_INSTRUCTIONS TO FOLLOW_: Copy out the text of every item below word for word and line by line, omitting the pictures from your answer.

_PROVIDED DATA_:
»»
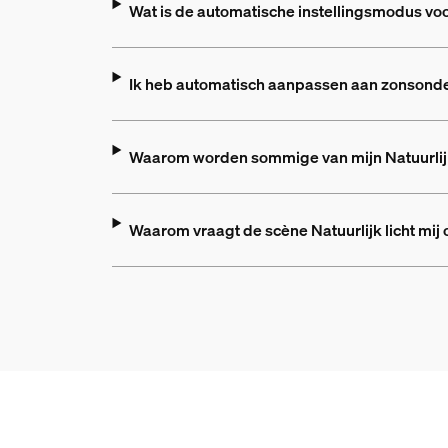
Wat is de automatische instellingsmodus voor
Ik heb automatisch aanpassen aan zonsonder
Waarom worden sommige van mijn Natuurlijk 
Waarom vraagt de scène Natuurlijk licht mij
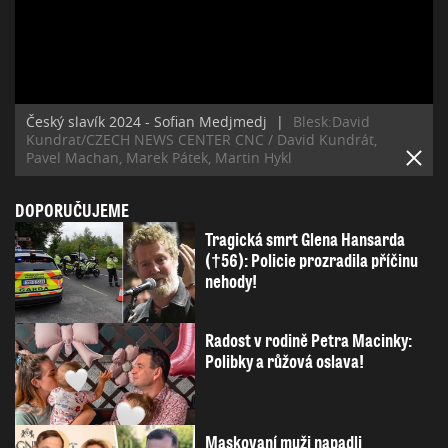
Český slavík 2024 - Sofian Medjmedj
|
Blesk:David
Kundrat/CZECH NEWS CENTER CNC / David Kundrát,
Pavel Machan, Marek Pátek, Martin Hykl
DOPORUČUJEME
Tragická smrt Glena Hansarda
(†56): Policie prozradila příčinu
nehody!
Radost v rodině Petra Macinky:
Polibky a růžová oslava!
Maskovaní muži napadli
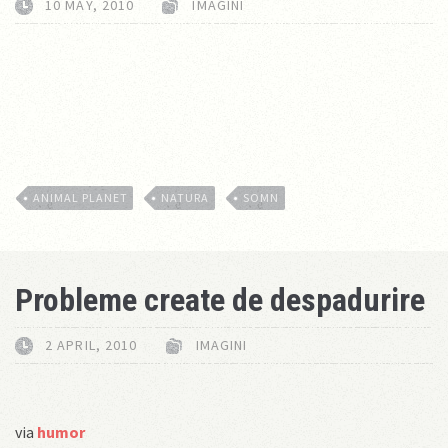
10 MAY, 2010
IMAGINI
ANIMAL PLANET
NATURA
SOMN
Probleme create de despadurire
2 APRIL, 2010
IMAGINI
via
humor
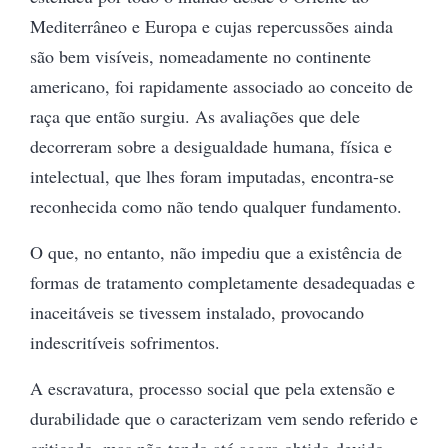
Mediterrâneo e Europa e cujas repercussões ainda
são bem visíveis, nomeadamente no continente
americano, foi rapidamente associado ao conceito de
raça que então surgiu. As avaliações que dele
decorreram sobre a desigualdade humana, física e
intelectual, que lhes foram imputadas, encontra-se
reconhecida como não tendo qualquer fundamento.
O que, no entanto, não impediu que a existência de
formas de tratamento completamente desadequadas e
inaceitáveis se tivessem instalado, provocando
indescritíveis sofrimentos.
A escravatura, processo social que pela extensão e
durabilidade que o caracterizam vem sendo referido e
criticado, mas não tendo até agora obtido devido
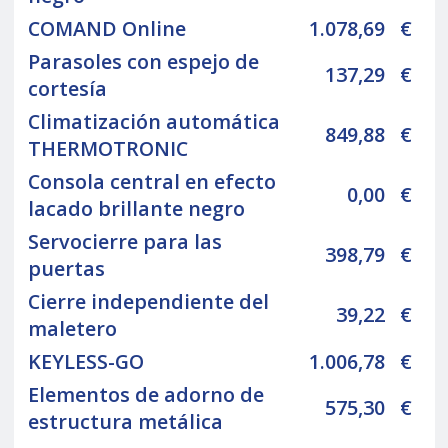
COMAND Online
1.078,69
€
Parasoles con espejo de
137,29
€
cortesía
Climatización automática
849,88
€
THERMOTRONIC
Consola central en efecto
0,00
€
lacado brillante negro
Servocierre para las
398,79
€
puertas
Cierre independiente del
39,22
€
maletero
KEYLESS-GO
1.006,78
€
Elementos de adorno de
575,30
€
estructura metálica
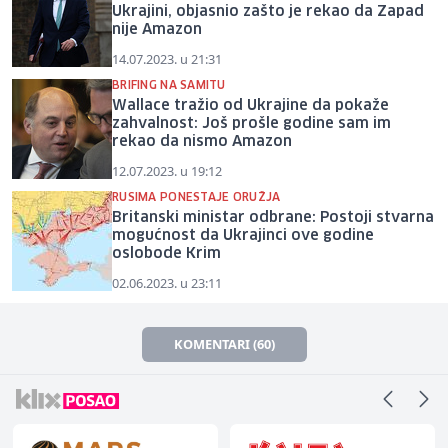
Ukrajini, objasnio zašto je rekao da Zapad
nije Amazon
14.07.2023. u 21:31
BRIFING NA SAMITU
Wallace tražio od Ukrajine da pokaže
zahvalnost: Još prošle godine sam im
rekao da nismo Amazon
12.07.2023. u 19:12
RUSIMA PONESTAJE ORUŽJA
Britanski ministar odbrane: Postoji stvarna
mogućnost da Ukrajinci ove godine
oslobode Krim
02.06.2023. u 23:11
KOMENTARI (60)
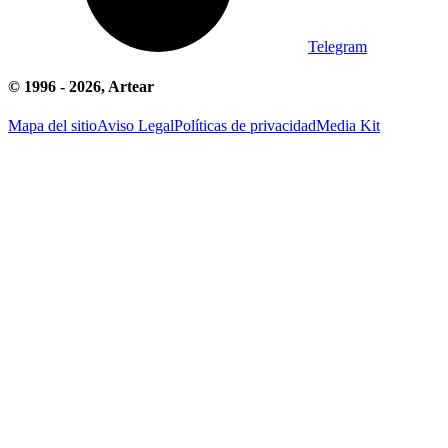
Telegram
© 1996 -
2026
, Artear
Mapa del sitio
Aviso Legal
Políticas de privacidad
Media Kit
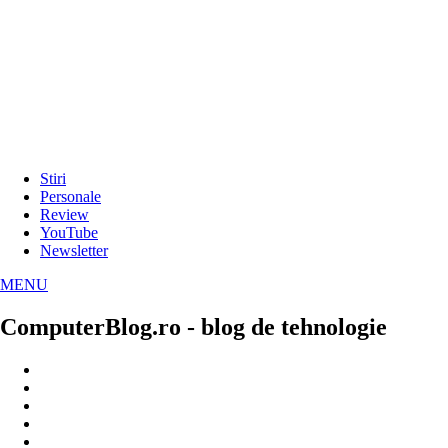
Stiri
Personale
Review
YouTube
Newsletter
MENU
ComputerBlog.ro - blog de tehnologie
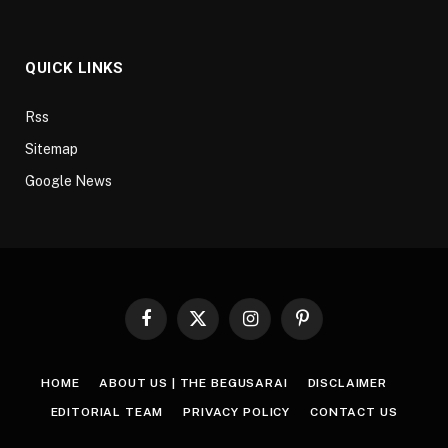
QUICK LINKS
Rss
Sitemap
Google News
Facebook
X
Instagram
Pinterest
(Twitter)
HOME
ABOUT US | THE BEGUSARAI
DISCLAIMER
EDITORIAL TEAM
PRIVACY POLICY
CONTACT US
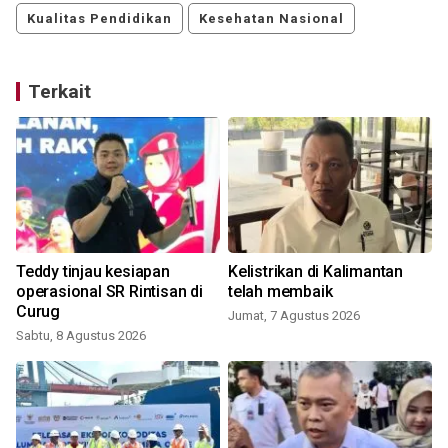
Kualitas Pendidikan
Kesehatan Nasional
Terkait
Teddy tinjau kesiapan
Kelistrikan di Kalimantan
operasional SR Rintisan di
telah membaik
Curug
Jumat, 7 Agustus 2026
Sabtu, 8 Agustus 2026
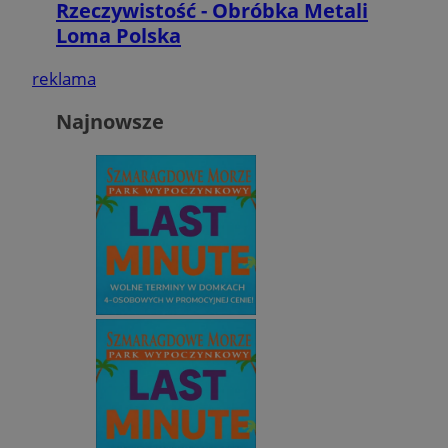
Rzeczywistość - Obróbka Metali
Loma Polska
reklama
Najnowsze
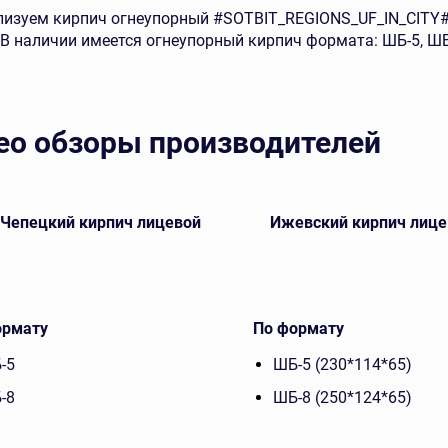
изуем кирпич огнеупорный #SOTBIT_REGIONS_UF_IN_CITY#,
 В наличии имеется огнеупорный кирпич формата: ШБ-5, ШБ
ео обзоры производителей
-Чепецкий кирпич лицевой
Ижевский кирпич лице
ормату
По формату
-5
ШБ-5 (230*114*65)
-8
ШБ-8 (250*124*65)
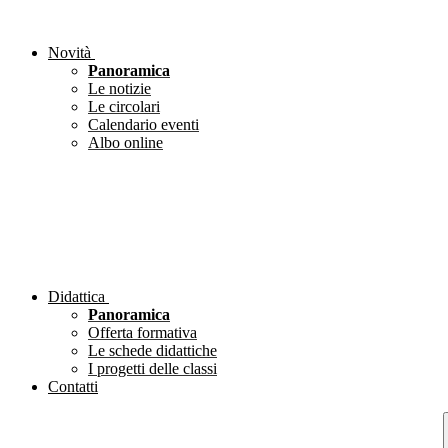
Novità
Panoramica
Le notizie
Le circolari
Calendario eventi
Albo online
Didattica
Panoramica
Offerta formativa
Le schede didattiche
I progetti delle classi
Contatti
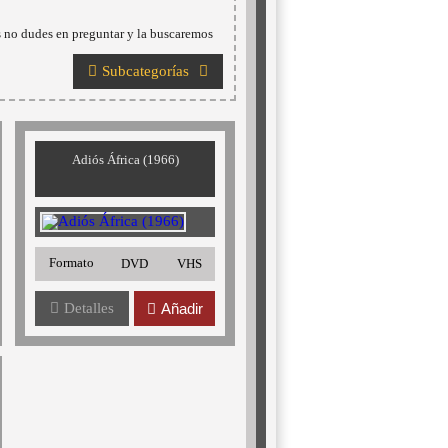
s no dudes en preguntar y la buscaremos
Subcategorías
Adiós África (1966)
Formato
DVD
VHS
Detalles
Añadir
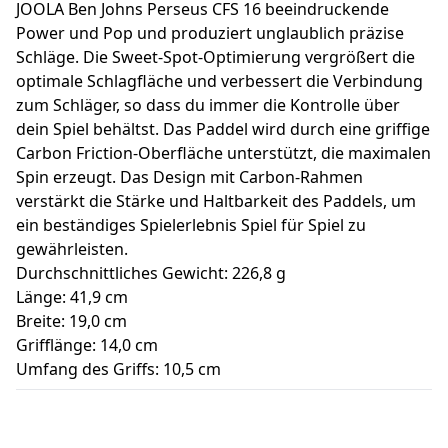
JOOLA Ben Johns Perseus CFS 16 beeindruckende
Power und Pop und produziert unglaublich präzise
Schläge. Die Sweet-Spot-Optimierung vergrößert die
optimale Schlagfläche und verbessert die Verbindung
zum Schläger, so dass du immer die Kontrolle über
dein Spiel behältst. Das Paddel wird durch eine griffige
Carbon Friction-Oberfläche unterstützt, die maximalen
Spin erzeugt. Das Design mit Carbon-Rahmen
verstärkt die Stärke und Haltbarkeit des Paddels, um
ein beständiges Spielerlebnis Spiel für Spiel zu
gewährleisten.
Durchschnittliches Gewicht: 226,8 g
Länge: 41,9 cm
Breite: 19,0 cm
Grifflänge: 14,0 cm
Umfang des Griffs: 10,5 cm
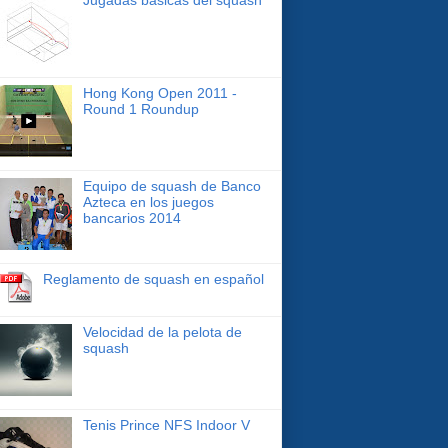
Hong Kong Open 2011 -
Round 1 Roundup
Equipo de squash de Banco
Azteca en los juegos
bancarios 2014
Reglamento de squash en español
Velocidad de la pelota de
squash
Tenis Prince NFS Indoor V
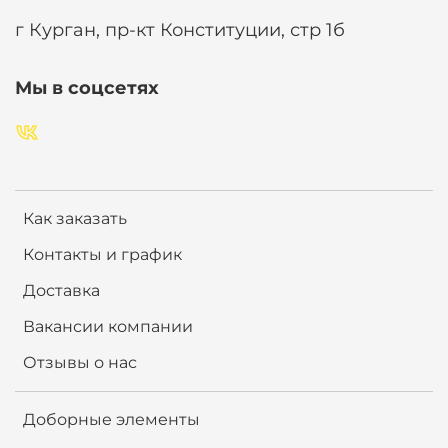
г Курган, пр-кт Конституции, стр 1б
Мы в соцсетях
Как заказать
Контакты и график
Доставка
Вакансии компании
Отзывы о нас
Доборные элементы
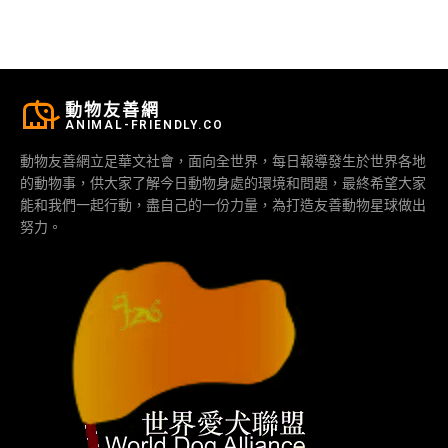
動物友善網
ANIMAL-FRIENDLY.CO
動物友善網立足華文社會，面向全世界，每日報導發生於世界各地
的動物事，供大家了解今日動物身處的環境和問題，最終希望大家
能和我們一起行動，盡自己的一份力量，為打造友善動物星球做出
努力。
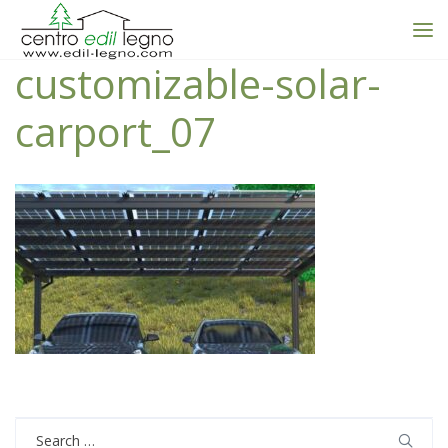
customizable-solar-
carport_07
Search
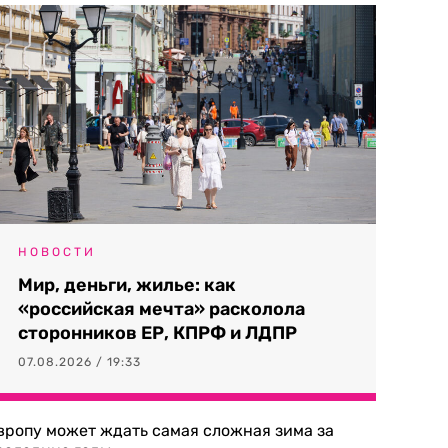
НОВОСТИ
Мир, деньги, жилье: как
«российская мечта» расколола
сторонников ЕР, КПРФ и ЛДПР
07.08.2026 / 19:33
вропу может ждать самая сложная зима за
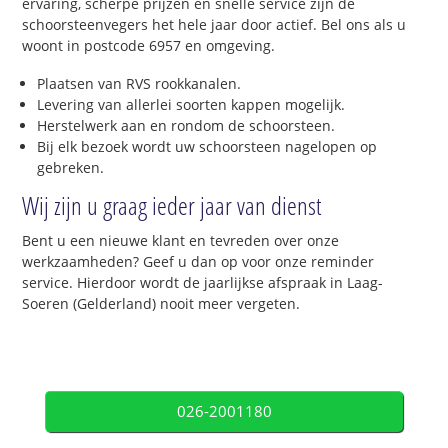
ervaring, scherpe prijzen en snelle service zijn de
schoorsteenvegers het hele jaar door actief. Bel ons als u
woont in postcode 6957 en omgeving.
Plaatsen van RVS rookkanalen.
Levering van allerlei soorten kappen mogelijk.
Herstelwerk aan en rondom de schoorsteen.
Bij elk bezoek wordt uw schoorsteen nagelopen op
gebreken.
Wij zijn u graag ieder jaar van dienst
Bent u een nieuwe klant en tevreden over onze
werkzaamheden? Geef u dan op voor onze reminder
service. Hierdoor wordt de jaarlijkse afspraak in Laag-
Soeren (Gelderland) nooit meer vergeten.
026-2001180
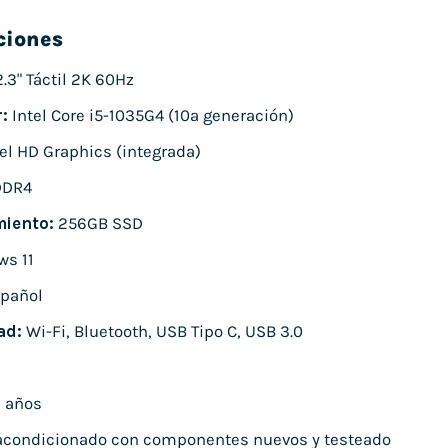
ciones
.3" Táctil 2K 60Hz
:
Intel Core i5-1035G4 (10ª generación)
el HD Graphics (integrada)
DDR4
iento:
256GB SSD
s 11
pañol
ad:
Wi-Fi, Bluetooth, USB Tipo C, USB 3.0
 años
condicionado con componentes nuevos y testeado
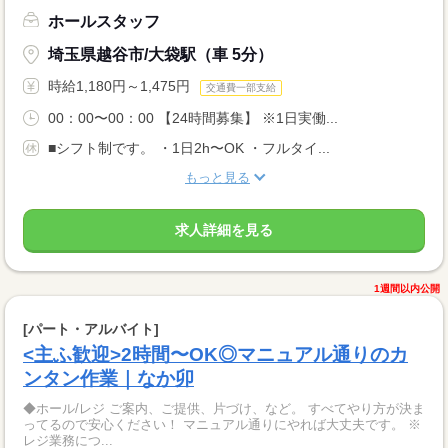
ホールスタッフ
埼玉県越谷市/大袋駅（車 5分）
時給1,180円～1,475円
交通費一部支給
00：00〜00：00 【24時間募集】 ※1日実働...
■シフト制です。 ・1日2h〜OK ・フルタイ...
もっと見る
求人詳細を見る
1週間以内公開
[パート・アルバイト]
<主ふ歓迎>2時間〜OK◎マニュアル通りのカ
ンタン作業｜なか卯
◆ホール/レジ ご案内、ご提供、片づけ、など。 すべてやり方が決ま
ってるので安心ください！ マニュアル通りにやれば大丈夫です。 ※
レジ業務につ...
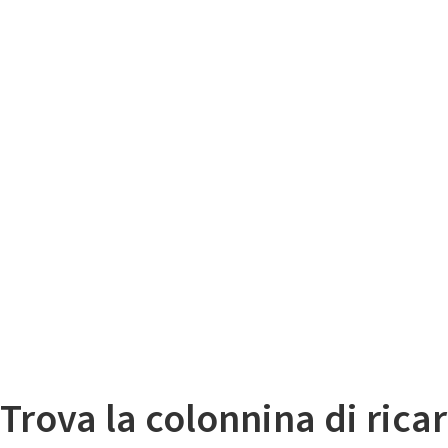
Il
Mappa colonnine di ricarica auto elettriche
Trova la colonnina di ricar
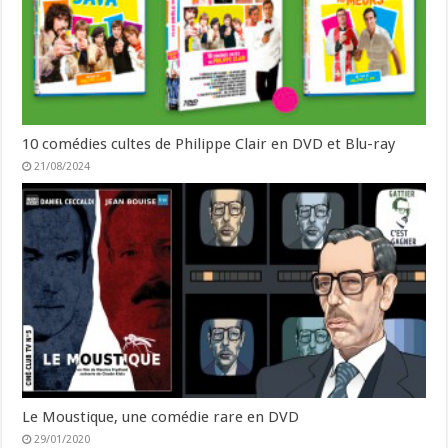
10 comédies cultes de Philippe Clair en DVD et Blu-ray
21/08/2024
Le Moustique, une comédie rare en DVD
29/01/2020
««
_ANSWER SPACE_:
Wat is de automatische instellingsmodus voor
Ik heb automatisch aanpassen aan zonsonder
Waarom worden sommige van mijn Natuurlijk 
Waarom vraagt de scène Natuurlijk licht mij
Český slavík 2024 - Sofian Medjmedj
|
Blesk:David
Kundrat/CZECH NEWS CENTER CNC / David Kundrát,
Pavel Machan, Marek Pátek, Martin Hykl
DOPORUČUJEME
Tragická smrt Glena Hansarda
(†56): Policie prozradila příčinu
nehody!
Radost v rodině Petra Macinky:
Polibky a růžová oslava!
Maskovaní muži napadli
10 MAY, 2010
IMAGINI
ANIMAL PLANET
NATURA
SOMN
Probleme create de despadurire
2 APRIL, 2010
IMAGINI
via
humor
Mediterrâneo e Europa e cujas repercussões ainda
são bem visíveis, nomeadamente no continente
americano, foi rapidamente associado ao conceito de
raça que então surgiu. As avaliações que dele
decorreram sobre a desigualdade humana, física e
intelectual, que lhes foram imputadas, encontra-se
reconhecida como não tendo qualquer fundamento.
O que, no entanto, não impediu que a existência de
formas de tratamento completamente desadequadas e
inaceitáveis se tivessem instalado, provocando
indescritíveis sofrimentos.
A escravatura, processo social que pela extensão e
durabilidade que o caracterizam vem sendo referido e
criticado, mas não tendo até agora obtido devido
COMAND Online
1.078,69
€
Parasoles con espejo de
137,29
€
cortesía
Climatización automática
849,88
€
THERMOTRONIC
Consola central en efecto
0,00
€
lacado brillante negro
Servocierre para las
398,79
€
puertas
Cierre independiente del
39,22
€
maletero
KEYLESS-GO
1.006,78
€
Elementos de adorno de
575,30
€
estructura metálica
Ukrajini, objasnio zašto je rekao da Zapad
nije Amazon
14.07.2023. u 21:31
BRIFING NA SAMITU
Wallace tražio od Ukrajine da pokaže
zahvalnost: Još prošle godine sam im
rekao da nismo Amazon
12.07.2023. u 19:12
RUSIMA PONESTAJE ORUŽJA
Britanski ministar odbrane: Postoji stvarna
mogućnost da Ukrajinci ove godine
oslobode Krim
02.06.2023. u 23:11
KOMENTARI (60)
Telegram
© 1996 -
2026
, Artear
Mapa del sitio
Aviso Legal
Políticas de privacidad
Media Kit
Stiri
Personale
Review
YouTube
Newsletter
MENU
ComputerBlog.ro - blog de tehnologie
QUICK LINKS
Rss
Sitemap
Google News
Facebook
X
Instagram
Pinterest
(Twitter)
HOME
ABOUT US | THE BEGUSARAI
DISCLAIMER
EDITORIAL TEAM
PRIVACY POLICY
CONTACT US
Kualitas Pendidikan
Kesehatan Nasional
Terkait
Teddy tinjau kesiapan
Kelistrikan di Kalimantan
operasional SR Rintisan di
telah membaik
Curug
Jumat, 7 Agustus 2026
Sabtu, 8 Agustus 2026
Rzeczywistość - Obróbka Metali
Loma Polska
reklama
Najnowsze
изуем кирпич огнеупорный #SOTBIT_REGIONS_UF_IN_CITY#,
 В наличии имеется огнеупорный кирпич формата: ШБ-5, ШБ
ео обзоры производителей
-Чепецкий кирпич лицевой
Ижевский кирпич лице
ормату
По формату
-5
ШБ-5 (230*114*65)
-8
ШБ-8 (250*124*65)
Novità
Panoramica
Le notizie
Le circolari
Calendario eventi
Albo online
Didattica
Panoramica
Offerta formativa
Le schede didattiche
I progetti delle classi
Contatti
s no dudes en preguntar y la buscaremos
Subcategorías
Adiós África (1966)
Formato
DVD
VHS
Detalles
Añadir
JOOLA Ben Johns Perseus CFS 16 beeindruckende
Power und Pop und produziert unglaublich präzise
Schläge. Die Sweet-Spot-Optimierung vergrößert die
optimale Schlagfläche und verbessert die Verbindung
zum Schläger, so dass du immer die Kontrolle über
dein Spiel behältst. Das Paddel wird durch eine griffige
Carbon Friction-Oberfläche unterstützt, die maximalen
Spin erzeugt. Das Design mit Carbon-Rahmen
verstärkt die Stärke und Haltbarkeit des Paddels, um
ein beständiges Spielerlebnis Spiel für Spiel zu
gewährleisten.
Durchschnittliches Gewicht: 226,8 g
Länge: 41,9 cm
Breite: 19,0 cm
Grifflänge: 14,0 cm
Umfang des Griffs: 10,5 cm
Hong Kong Open 2011 -
Round 1 Roundup
Equipo de squash de Banco
Azteca en los juegos
bancarios 2014
Reglamento de squash en español
Velocidad de la pelota de
squash
Tenis Prince NFS Indoor V
г Курган, пр-кт Конституции, стр 1б
Мы в соцсетях
Как заказать
Контакты и график
Доставка
Вакансии компании
Отзывы о нас
Доборные элементы
動物友善網
ANIMAL-FRIENDLY.CO
動物友善網立足華文社會，面向全世界，每日報導發生於世界各地
的動物事，供大家了解今日動物身處的環境和問題，最終希望大家
能和我們一起行動，盡自己的一份力量，為打造友善動物星球做出
努力。
customizable-solar-
carport_07
Search
НОВОСТИ
Мир, деньги, жилье: как
«российская мечта» расколола
сторонников ЕР, КПРФ и ЛДПР
07.08.2026 / 19:33
вропу может ждать самая сложная зима за
ervaring, scherpe prijzen en snelle service zijn de
schoorsteenvegers het hele jaar door actief. Bel ons als u
woont in postcode 6957 en omgeving.
Plaatsen van RVS rookkanalen.
Levering van allerlei soorten kappen mogelijk.
Herstelwerk aan en rondom de schoorsteen.
Bij elk bezoek wordt uw schoorsteen nagelopen op
gebreken.
Wij zijn u graag ieder jaar van dienst
Bent u een nieuwe klant en tevreden over onze
werkzaamheden? Geef u dan op voor onze reminder
service. Hierdoor wordt de jaarlijkse afspraak in Laag-
Soeren (Gelderland) nooit meer vergeten.
026-2001180
ciones
.3" Táctil 2K 60Hz
:
Intel Core i5-1035G4 (10ª generación)
el HD Graphics (integrada)
DDR4
iento:
256GB SSD
s 11
pañol
ad:
Wi-Fi, Bluetooth, USB Tipo C, USB 3.0
 años
condicionado con componentes nuevos y testeado
ホールスタッフ
埼玉県越谷市/大袋駅（車 5分）
時給1,180円～1,475円
交通費一部支給
00：00〜00：00 【24時間募集】 ※1日実働...
■シフト制です。 ・1日2h〜OK ・フルタイ...
もっと見る
求人詳細を見る
1週間以内公開
[パート・アルバイト]
<主ふ歓迎>2時間〜OK◎マニュアル通りのカ
ンタン作業｜なか卯
◆ホール/レジ ご案内、ご提供、片づけ、など。 すべてやり方が決ま
ってるので安心ください！ マニュアル通りにやれば大丈夫です。 ※
レジ業務につ...
Il
Mappa colonnine di ricarica auto elettriche
Trova la colonnina di ricar
10 comédies cultes de Philippe Clair en DVD et Blu-ray
21/08/2024
Le Moustique, une comédie rare en DVD
29/01/2020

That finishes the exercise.